Shenae was surprised to learn she had received the award, and surprised again to find out it came from an organization she was familiar with. “For the past couple of years I’ve been involved with Surrey Natural Areas Partnership (SNAP), a nonprofit organization that offers young people practical experience in environmental education and conservation. The White Rock and Surrey Naturalists Society is a partner in SNAP, so this award felt close to home,” she says.

Shenae came to UBC after completing a Bachelor of Commerce at the University of Alberta. She worked in the financial sector after graduation but, as she says, “I decided that I needed a career that made a difference overall, and the environment is an important issue to me.”

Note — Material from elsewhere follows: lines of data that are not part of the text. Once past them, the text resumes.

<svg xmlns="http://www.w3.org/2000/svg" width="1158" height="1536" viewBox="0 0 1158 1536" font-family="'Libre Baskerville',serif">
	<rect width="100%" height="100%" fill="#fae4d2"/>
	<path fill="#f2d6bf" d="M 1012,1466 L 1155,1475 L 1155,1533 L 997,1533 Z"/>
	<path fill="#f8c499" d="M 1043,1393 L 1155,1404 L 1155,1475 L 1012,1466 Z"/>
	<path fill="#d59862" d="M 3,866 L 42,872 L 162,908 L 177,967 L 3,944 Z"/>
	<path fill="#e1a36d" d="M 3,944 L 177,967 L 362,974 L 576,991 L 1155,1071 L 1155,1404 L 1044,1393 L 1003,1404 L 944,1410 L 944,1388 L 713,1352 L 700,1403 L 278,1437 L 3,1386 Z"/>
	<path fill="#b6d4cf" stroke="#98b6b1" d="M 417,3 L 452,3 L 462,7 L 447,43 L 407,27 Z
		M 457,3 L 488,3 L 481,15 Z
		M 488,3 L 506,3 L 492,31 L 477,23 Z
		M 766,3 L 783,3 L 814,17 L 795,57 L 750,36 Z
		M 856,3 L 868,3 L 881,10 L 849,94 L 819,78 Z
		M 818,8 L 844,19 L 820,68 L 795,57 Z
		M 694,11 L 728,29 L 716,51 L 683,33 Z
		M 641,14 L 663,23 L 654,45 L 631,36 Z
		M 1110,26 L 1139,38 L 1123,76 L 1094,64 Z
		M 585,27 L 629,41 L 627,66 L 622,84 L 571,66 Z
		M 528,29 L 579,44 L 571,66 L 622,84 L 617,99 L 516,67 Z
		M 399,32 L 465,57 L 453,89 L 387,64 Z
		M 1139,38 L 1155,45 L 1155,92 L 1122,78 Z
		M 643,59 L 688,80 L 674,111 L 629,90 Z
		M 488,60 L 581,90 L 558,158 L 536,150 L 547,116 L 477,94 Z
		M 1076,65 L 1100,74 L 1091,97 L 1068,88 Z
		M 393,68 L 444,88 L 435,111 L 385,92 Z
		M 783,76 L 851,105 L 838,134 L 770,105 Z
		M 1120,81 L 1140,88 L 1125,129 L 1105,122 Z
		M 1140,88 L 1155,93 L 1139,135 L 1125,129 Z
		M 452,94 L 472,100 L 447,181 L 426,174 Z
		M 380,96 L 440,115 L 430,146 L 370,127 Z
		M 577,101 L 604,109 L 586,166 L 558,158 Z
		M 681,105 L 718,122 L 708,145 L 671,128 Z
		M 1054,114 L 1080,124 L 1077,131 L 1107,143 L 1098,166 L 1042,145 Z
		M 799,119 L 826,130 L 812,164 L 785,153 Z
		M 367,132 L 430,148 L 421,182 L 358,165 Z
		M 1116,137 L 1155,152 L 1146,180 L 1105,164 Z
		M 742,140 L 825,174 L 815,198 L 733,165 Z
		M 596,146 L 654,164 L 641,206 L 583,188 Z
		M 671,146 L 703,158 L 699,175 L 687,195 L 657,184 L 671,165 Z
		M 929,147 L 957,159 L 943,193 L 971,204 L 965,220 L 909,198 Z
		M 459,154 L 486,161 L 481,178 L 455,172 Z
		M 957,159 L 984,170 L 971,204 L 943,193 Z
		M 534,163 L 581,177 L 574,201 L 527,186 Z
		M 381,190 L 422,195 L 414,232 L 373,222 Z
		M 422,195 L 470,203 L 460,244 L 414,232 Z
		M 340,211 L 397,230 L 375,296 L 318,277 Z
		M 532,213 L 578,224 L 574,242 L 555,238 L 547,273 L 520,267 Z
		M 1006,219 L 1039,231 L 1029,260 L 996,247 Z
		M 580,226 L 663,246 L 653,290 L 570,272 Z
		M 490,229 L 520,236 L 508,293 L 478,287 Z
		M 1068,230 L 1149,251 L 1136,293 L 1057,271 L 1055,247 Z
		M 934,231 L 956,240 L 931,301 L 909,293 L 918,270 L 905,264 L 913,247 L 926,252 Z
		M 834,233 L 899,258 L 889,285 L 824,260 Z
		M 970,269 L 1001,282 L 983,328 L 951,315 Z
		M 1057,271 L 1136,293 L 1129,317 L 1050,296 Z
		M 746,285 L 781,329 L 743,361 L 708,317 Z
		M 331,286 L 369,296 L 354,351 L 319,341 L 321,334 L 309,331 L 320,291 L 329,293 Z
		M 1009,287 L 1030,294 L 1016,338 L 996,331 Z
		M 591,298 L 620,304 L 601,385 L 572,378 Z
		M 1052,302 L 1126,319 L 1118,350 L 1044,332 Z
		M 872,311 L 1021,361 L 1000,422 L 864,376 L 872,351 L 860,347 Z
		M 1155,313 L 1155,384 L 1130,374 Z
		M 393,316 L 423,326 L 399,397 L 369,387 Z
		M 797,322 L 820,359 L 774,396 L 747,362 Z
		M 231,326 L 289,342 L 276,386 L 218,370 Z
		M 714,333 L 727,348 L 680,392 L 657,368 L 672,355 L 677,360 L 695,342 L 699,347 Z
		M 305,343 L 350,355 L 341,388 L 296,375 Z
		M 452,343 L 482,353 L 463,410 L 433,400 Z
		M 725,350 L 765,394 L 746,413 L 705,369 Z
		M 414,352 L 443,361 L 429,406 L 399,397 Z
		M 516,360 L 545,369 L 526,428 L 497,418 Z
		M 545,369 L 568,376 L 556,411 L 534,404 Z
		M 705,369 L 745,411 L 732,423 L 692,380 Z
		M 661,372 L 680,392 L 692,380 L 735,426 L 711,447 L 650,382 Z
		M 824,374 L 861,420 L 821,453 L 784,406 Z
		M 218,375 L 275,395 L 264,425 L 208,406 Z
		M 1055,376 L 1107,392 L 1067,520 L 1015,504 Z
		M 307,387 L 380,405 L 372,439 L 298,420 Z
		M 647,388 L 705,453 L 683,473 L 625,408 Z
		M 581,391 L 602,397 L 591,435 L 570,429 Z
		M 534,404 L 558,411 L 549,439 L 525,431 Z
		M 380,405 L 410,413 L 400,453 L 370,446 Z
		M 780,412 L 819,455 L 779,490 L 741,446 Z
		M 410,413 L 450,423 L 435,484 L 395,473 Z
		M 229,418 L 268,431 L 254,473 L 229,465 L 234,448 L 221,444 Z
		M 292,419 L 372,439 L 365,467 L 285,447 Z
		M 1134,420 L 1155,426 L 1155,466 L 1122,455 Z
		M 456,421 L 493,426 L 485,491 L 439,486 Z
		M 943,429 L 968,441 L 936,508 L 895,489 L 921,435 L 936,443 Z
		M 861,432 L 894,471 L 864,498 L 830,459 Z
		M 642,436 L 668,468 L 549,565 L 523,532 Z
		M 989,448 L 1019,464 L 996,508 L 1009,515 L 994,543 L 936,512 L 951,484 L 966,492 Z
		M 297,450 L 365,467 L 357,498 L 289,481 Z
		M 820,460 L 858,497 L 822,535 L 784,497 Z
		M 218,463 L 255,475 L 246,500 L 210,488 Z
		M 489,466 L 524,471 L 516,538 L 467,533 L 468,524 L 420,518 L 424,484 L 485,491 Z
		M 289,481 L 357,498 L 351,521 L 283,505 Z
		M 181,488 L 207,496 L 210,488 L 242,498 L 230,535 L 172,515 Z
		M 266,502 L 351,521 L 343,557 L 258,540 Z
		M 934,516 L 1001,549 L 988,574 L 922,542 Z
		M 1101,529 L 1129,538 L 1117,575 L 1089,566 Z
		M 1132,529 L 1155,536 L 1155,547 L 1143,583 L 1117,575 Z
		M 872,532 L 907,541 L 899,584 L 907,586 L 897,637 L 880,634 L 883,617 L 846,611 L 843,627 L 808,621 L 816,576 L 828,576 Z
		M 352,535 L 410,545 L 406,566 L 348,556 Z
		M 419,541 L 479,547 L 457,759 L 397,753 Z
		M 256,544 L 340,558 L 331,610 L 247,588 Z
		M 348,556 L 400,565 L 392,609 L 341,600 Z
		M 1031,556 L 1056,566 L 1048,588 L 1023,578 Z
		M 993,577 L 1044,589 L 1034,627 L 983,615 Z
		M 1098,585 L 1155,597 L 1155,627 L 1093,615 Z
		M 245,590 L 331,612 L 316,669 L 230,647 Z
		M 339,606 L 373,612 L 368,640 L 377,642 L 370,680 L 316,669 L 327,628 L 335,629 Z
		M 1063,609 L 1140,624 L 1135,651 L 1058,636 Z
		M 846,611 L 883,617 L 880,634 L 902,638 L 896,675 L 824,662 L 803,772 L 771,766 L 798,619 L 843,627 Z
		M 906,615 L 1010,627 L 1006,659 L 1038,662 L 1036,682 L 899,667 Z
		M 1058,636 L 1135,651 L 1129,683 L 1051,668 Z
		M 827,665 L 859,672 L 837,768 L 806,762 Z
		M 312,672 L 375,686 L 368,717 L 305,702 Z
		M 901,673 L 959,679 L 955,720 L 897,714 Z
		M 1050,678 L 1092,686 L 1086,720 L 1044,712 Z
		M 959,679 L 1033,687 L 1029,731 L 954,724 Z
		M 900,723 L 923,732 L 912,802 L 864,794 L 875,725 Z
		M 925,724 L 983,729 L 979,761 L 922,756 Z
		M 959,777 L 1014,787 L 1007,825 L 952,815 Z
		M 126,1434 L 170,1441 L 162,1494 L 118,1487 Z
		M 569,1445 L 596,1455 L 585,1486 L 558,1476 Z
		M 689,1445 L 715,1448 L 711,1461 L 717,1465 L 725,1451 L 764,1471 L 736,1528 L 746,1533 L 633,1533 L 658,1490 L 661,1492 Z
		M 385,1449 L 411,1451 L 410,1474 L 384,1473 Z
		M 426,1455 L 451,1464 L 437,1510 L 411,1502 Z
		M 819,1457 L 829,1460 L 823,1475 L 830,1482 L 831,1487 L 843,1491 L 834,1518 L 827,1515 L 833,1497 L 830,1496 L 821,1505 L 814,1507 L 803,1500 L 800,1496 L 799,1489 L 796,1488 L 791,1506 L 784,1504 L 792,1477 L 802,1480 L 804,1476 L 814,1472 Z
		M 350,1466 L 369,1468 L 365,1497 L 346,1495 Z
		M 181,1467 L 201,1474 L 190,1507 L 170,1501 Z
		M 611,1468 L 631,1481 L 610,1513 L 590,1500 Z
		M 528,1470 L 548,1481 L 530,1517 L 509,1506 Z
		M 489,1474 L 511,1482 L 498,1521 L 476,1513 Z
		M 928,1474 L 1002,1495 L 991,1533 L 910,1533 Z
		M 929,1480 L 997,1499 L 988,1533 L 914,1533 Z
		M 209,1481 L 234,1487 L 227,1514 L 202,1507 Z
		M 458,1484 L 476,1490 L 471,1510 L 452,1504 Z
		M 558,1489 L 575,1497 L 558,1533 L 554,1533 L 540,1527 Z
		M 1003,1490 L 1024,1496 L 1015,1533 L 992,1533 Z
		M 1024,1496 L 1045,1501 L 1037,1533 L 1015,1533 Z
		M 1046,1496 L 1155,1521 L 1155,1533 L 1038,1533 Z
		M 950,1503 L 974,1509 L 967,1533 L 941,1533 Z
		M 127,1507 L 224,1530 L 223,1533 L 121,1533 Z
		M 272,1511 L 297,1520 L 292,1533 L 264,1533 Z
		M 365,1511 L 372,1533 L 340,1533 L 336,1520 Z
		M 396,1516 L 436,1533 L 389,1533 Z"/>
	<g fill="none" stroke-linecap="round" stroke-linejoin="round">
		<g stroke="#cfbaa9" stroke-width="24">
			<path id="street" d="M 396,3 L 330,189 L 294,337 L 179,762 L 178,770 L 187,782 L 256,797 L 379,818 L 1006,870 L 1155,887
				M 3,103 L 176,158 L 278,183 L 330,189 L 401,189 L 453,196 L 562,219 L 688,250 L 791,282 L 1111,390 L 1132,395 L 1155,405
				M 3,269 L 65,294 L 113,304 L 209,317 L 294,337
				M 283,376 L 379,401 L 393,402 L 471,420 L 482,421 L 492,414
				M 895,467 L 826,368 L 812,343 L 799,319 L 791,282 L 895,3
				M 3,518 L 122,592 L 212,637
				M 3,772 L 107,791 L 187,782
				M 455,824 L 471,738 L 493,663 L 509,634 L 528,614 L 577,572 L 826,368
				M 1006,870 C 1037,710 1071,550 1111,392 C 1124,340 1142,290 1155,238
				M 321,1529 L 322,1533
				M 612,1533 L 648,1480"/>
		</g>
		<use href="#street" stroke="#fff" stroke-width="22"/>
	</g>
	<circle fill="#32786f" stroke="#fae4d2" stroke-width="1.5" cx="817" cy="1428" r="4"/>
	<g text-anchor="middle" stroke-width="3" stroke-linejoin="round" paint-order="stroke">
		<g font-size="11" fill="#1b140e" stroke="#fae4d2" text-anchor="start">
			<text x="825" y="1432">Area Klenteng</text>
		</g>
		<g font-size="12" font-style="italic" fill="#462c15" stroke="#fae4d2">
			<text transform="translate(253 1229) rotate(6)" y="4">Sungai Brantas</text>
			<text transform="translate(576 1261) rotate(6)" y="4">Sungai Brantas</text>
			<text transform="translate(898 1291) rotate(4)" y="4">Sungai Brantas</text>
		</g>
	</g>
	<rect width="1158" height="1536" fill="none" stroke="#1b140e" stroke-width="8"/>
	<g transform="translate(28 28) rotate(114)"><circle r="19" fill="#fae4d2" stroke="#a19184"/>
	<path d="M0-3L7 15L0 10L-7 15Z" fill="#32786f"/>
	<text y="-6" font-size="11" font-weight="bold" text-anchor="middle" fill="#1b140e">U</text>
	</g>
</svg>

“As a mature student, I have paid for all my schooling myself, with no outside support. I have a job and I also have student loans,” she says. “This award takes off some of the pressure.”

Nick agrees. “This award gives me some breathing room.I really like the material in the Urban Forestry program and I’m working hard and learning more. It’s really nice to be recognized for doing well in school.”

Nick is keeping an open mind on his career prospects after graduation. “I still have another year, so I’m not sure if I want to work right away or do graduate work,” he says. In her final semester, Shenae is gaining clarity on her future. “I really enjoy working for a nonprofit organization, but I’m looking at the municipal sector as well,” she says.

Deb Jack is pleased with how the student award has been set up at UBC. “Making decisions about the donations has been hard work but it’s been interesting, and the committee has been really pleased with the choices we’ve made and the impact they have had already,” she says.